Brief regering : Toezegging rol en positionering AERIUS in het stikstofdossier
34 682 Nationale Omgevingsvisie
35 334
Problematiek rondom stikstof en PFAS
Nr. 184
BRIEF VAN DE MINISTER VOOR NATUUR EN STIKSTOF
Aan de Voorzitter van de Tweede Kamer der Staten-Generaal
Den Haag, 15 januari 2024
In de Kamerbrieven van 6 april 20231 en 30 juni 20232 heb ik de Tweede Kamer geïnformeerd over de opvolging van een motie van het lid Omtzigt3, over de juridische borging van AERIUS. In de brieven heb ik aangegeven de rol en
positionering van AERIUS bij zowel toestemmingverlening als beleidsontwikkeling uiteen
te willen zetten, ondersteund door een juridische kaderstelling van de landsadvocaat
en een technische onderbouwing van de onzekerheden in het model door het Rijksinstituut
voor Volksgezondheid en Milieu (RIVM). Met deze brief kom ik tegemoet aan deze toezegging.
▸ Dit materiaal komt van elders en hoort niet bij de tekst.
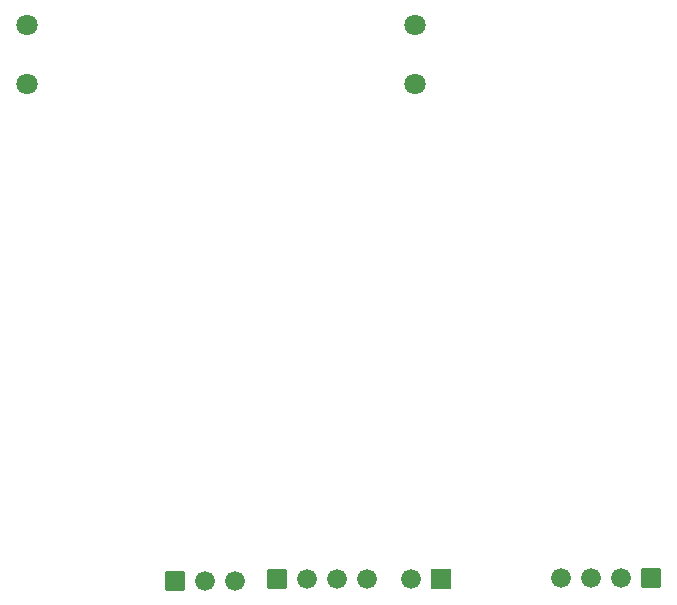
<source format=gbs>
G04 Layer: BottomSolderMaskLayer*
G04 EasyEDA v6.5.21, 2022-10-26 23:24:46*
G04 7043a08dc792485ca80c43a16287fa54,0a3b9bc433cf4336b4e61a92af7c5883,10*
G04 Gerber Generator version 0.2*
G04 Scale: 100 percent, Rotated: No, Reflected: No *
G04 Dimensions in inches *
G04 leading zeros omitted , absolute positions ,3 integer and 6 decimal *
%FSLAX36Y36*%
%MOIN*%

%AMMACRO1*1,1,$1,$2,$3*1,1,$1,$4,$5*1,1,$1,0-$2,0-$3*1,1,$1,0-$4,0-$5*20,1,$1,$2,$3,$4,$5,0*20,1,$1,$4,$5,0-$2,0-$3,0*20,1,$1,0-$2,0-$3,0-$4,0-$5,0*20,1,$1,0-$4,0-$5,$2,$3,0*4,1,4,$2,$3,$4,$5,0-$2,0-$3,0-$4,0-$5,$2,$3,0*%
%ADD10C,0.0709*%
%ADD11MACRO1,0.004X-0.031X0.031X0.031X0.031*%
%ADD12C,0.0660*%
%ADD13MACRO1,0.004X0.031X-0.031X-0.031X-0.031*%
%ADD14R,0.0660X0.0660*%

%LPD*%
D10*
G01*
X-1975000Y613420D03*
G01*
X-1975000Y416570D03*
D11*
G01*
X-2435000Y-1235000D03*
D12*
G01*
X-2335000Y-1235000D03*
G01*
X-2235000Y-1235000D03*
G01*
X-2135000Y-1235000D03*
D13*
G01*
X-1190000Y-1230000D03*
D12*
G01*
X-1290000Y-1230000D03*
G01*
X-1390000Y-1230000D03*
G01*
X-1490000Y-1230000D03*
D14*
G01*
X-1890000Y-1235000D03*
D12*
G01*
X-1990000Y-1235000D03*
D11*
G01*
X-2775000Y-1240000D03*
D12*
G01*
X-2675000Y-1240000D03*
G01*
X-2575000Y-1240000D03*
D10*
G01*
X-3269989Y416570D03*
G01*
X-3269989Y613420D03*
M02*

</source>
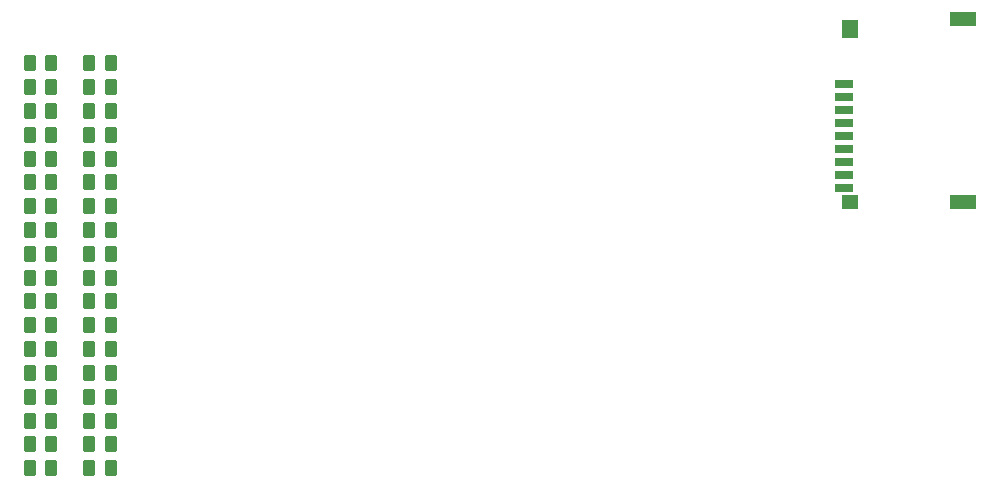
<source format=gtp>
G04 #@! TF.GenerationSoftware,KiCad,Pcbnew,(6.0.4)*
G04 #@! TF.CreationDate,2022-09-08T18:29:31-05:00*
G04 #@! TF.ProjectId,v2-PowerBook-BLUESCSI-dehij,76322d50-6f77-4657-9242-6f6f6b2d424c,rev?*
G04 #@! TF.SameCoordinates,Original*
G04 #@! TF.FileFunction,Paste,Top*
G04 #@! TF.FilePolarity,Positive*
%FSLAX46Y46*%
G04 Gerber Fmt 4.6, Leading zero omitted, Abs format (unit mm)*
G04 Created by KiCad (PCBNEW (6.0.4)) date 2022-09-08 18:29:31*
%MOMM*%
%LPD*%
G01*
G04 APERTURE LIST*
G04 Aperture macros list*
%AMRoundRect*
0 Rectangle with rounded corners*
0 $1 Rounding radius*
0 $2 $3 $4 $5 $6 $7 $8 $9 X,Y pos of 4 corners*
0 Add a 4 corners polygon primitive as box body*
4,1,4,$2,$3,$4,$5,$6,$7,$8,$9,$2,$3,0*
0 Add four circle primitives for the rounded corners*
1,1,$1+$1,$2,$3*
1,1,$1+$1,$4,$5*
1,1,$1+$1,$6,$7*
1,1,$1+$1,$8,$9*
0 Add four rect primitives between the rounded corners*
20,1,$1+$1,$2,$3,$4,$5,0*
20,1,$1+$1,$4,$5,$6,$7,0*
20,1,$1+$1,$6,$7,$8,$9,0*
20,1,$1+$1,$8,$9,$2,$3,0*%
G04 Aperture macros list end*
%ADD10RoundRect,0.250000X0.262500X0.450000X-0.262500X0.450000X-0.262500X-0.450000X0.262500X-0.450000X0*%
%ADD11RoundRect,0.250000X-0.262500X-0.450000X0.262500X-0.450000X0.262500X0.450000X-0.262500X0.450000X0*%
%ADD12R,1.600000X0.700000*%
%ADD13R,2.200000X1.200000*%
%ADD14R,1.400000X1.600000*%
%ADD15R,1.400000X1.200000*%
G04 APERTURE END LIST*
D10*
X92530144Y-98512352D03*
X90705144Y-98512352D03*
X92530144Y-102542940D03*
X90705144Y-102542940D03*
X92530144Y-104558234D03*
X90705144Y-104558234D03*
X92530144Y-106573528D03*
X90705144Y-106573528D03*
X92530144Y-108588822D03*
X90705144Y-108588822D03*
X92530144Y-110604116D03*
X90705144Y-110604116D03*
X92530144Y-112619410D03*
X90705144Y-112619410D03*
X92530144Y-114634704D03*
X90705144Y-114634704D03*
X92530144Y-116650000D03*
X90705144Y-116650000D03*
X92530144Y-100527646D03*
X90705144Y-100527646D03*
X92530144Y-94481764D03*
X90705144Y-94481764D03*
X92530144Y-92466470D03*
X90705144Y-92466470D03*
X92530144Y-88435882D03*
X90705144Y-88435882D03*
X92530144Y-96497058D03*
X90705144Y-96497058D03*
X92530144Y-90451176D03*
X90705144Y-90451176D03*
X92530144Y-84405294D03*
X90705144Y-84405294D03*
X92530144Y-82390000D03*
X90705144Y-82390000D03*
X92530144Y-86420588D03*
X90705144Y-86420588D03*
D11*
X85667500Y-102542940D03*
X87492500Y-102542940D03*
X85667500Y-104558234D03*
X87492500Y-104558234D03*
X85667500Y-106573528D03*
X87492500Y-106573528D03*
X85667500Y-108588822D03*
X87492500Y-108588822D03*
X85667500Y-110604116D03*
X87492500Y-110604116D03*
X85667500Y-112619410D03*
X87492500Y-112619410D03*
X85667500Y-114634704D03*
X87492500Y-114634704D03*
X85667500Y-116650000D03*
X87492500Y-116650000D03*
X85667500Y-100527646D03*
X87492500Y-100527646D03*
X85667500Y-98512352D03*
X87492500Y-98512352D03*
X85667500Y-94481764D03*
X87492500Y-94481764D03*
X85667500Y-92466470D03*
X87492500Y-92466470D03*
X85667500Y-88435882D03*
X87492500Y-88435882D03*
X85667500Y-96497058D03*
X87492500Y-96497058D03*
X85667500Y-90451176D03*
X87492500Y-90451176D03*
X85667500Y-84405294D03*
X87492500Y-84405294D03*
X85667500Y-82390000D03*
X87492500Y-82390000D03*
X85667500Y-86420588D03*
X87492500Y-86420588D03*
D12*
X154600000Y-84160000D03*
X154600000Y-85260000D03*
X154600000Y-86360000D03*
X154600000Y-87460000D03*
X154600000Y-88560000D03*
D13*
X164700000Y-78610000D03*
D14*
X155100000Y-79510000D03*
D12*
X154600000Y-89660000D03*
D13*
X164700000Y-94110000D03*
D15*
X155100000Y-94110000D03*
D12*
X154600000Y-90760000D03*
X154600000Y-91860000D03*
X154600000Y-92960000D03*
M02*

</source>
De brief geeft eerst een algemene omschrijving van het instrumentarium, gevolgd door
het gebruik bij toestemmingverlening en beleidsvorming. De bijdrage van de Landsadvocaat
is als bijlage toegevoegd.
Het AERIUS instrumentarium
AERIUS is een publiek toegankelijk ICT-instrument dat sinds 2015 wordt gebruikt ter
ondersteuning van toestemmingverlening in het kader van aanvankelijk de Natuurbeschermingswet
1998, daarna de Wet natuurbescherming, en vanaf 1 januari 2024 de Omgevingswet. Het
RIVM beheert het programma in opdracht van het Ministerie van Landbouw, Natuur en
Voedselkwaliteit.
Het instrument bestaat uit verschillende modules. AERIUS Calculator is de «rekenmachine»
waarmee de depositiebijdrage van een plan of project inzichtelijk kan worden gemaakt,
AERIUS Monitor biedt informatie over de totale stikstofbelasting op de beschermde
natuurgebieden en de herkomst van deze depositie, AERIUS Register geeft bevoegde gezagen
de mogelijkheid om stikstofdepositieruimte via stikstofbanken toe te delen aan nieuwe
vergunningen, en AERIUS Check dient ter ondersteuning van de aanpak piekbelasting.
AERIUS in toestemmingverlening
Sinds 2015 is het gebruik van AERIUS Calculator wettelijk verplicht gesteld voor toestemmingverlening.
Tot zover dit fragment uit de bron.